What is being asked
Please copy out the data below with each "image" swapped for "frame" and nothing else altered.

Dataset content
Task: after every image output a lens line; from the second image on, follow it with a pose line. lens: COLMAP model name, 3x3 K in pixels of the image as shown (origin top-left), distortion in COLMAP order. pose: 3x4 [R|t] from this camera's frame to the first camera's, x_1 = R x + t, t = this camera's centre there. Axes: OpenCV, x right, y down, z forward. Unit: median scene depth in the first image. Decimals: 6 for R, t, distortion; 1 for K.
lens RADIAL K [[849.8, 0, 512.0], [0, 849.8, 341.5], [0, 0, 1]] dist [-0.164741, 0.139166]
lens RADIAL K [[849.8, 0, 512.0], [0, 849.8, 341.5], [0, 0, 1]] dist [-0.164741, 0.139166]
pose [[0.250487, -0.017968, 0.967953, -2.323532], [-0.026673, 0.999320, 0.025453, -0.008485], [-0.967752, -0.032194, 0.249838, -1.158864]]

Answer space
Task: after every frame output a lens line; from the second frame on, follow it with a pose line. lens: COLMAP model name, 3x3 K in pixels of the frame as shown (origin top-left), distortion in COLMAP order. pose: 3x4 [R|t] from this camera's frame to the first camera's, x_1 = R x + t, t = this camera's centre there. Axes: OpenCV, x right, y down, z forward. Unit: median scene depth in the first frame. Decimals: 6 for R, t, distortion; 1 for K.
lens RADIAL K [[849.8, 0, 512.0], [0, 849.8, 341.5], [0, 0, 1]] dist [-0.164741, 0.139166]
lens RADIAL K [[849.8, 0, 512.0], [0, 849.8, 341.5], [0, 0, 1]] dist [-0.164741, 0.139166]
pose [[0.250487, -0.017968, 0.967953, -2.323532], [-0.026673, 0.999320, 0.025453, -0.008485], [-0.967752, -0.032194, 0.249838, -1.158864]]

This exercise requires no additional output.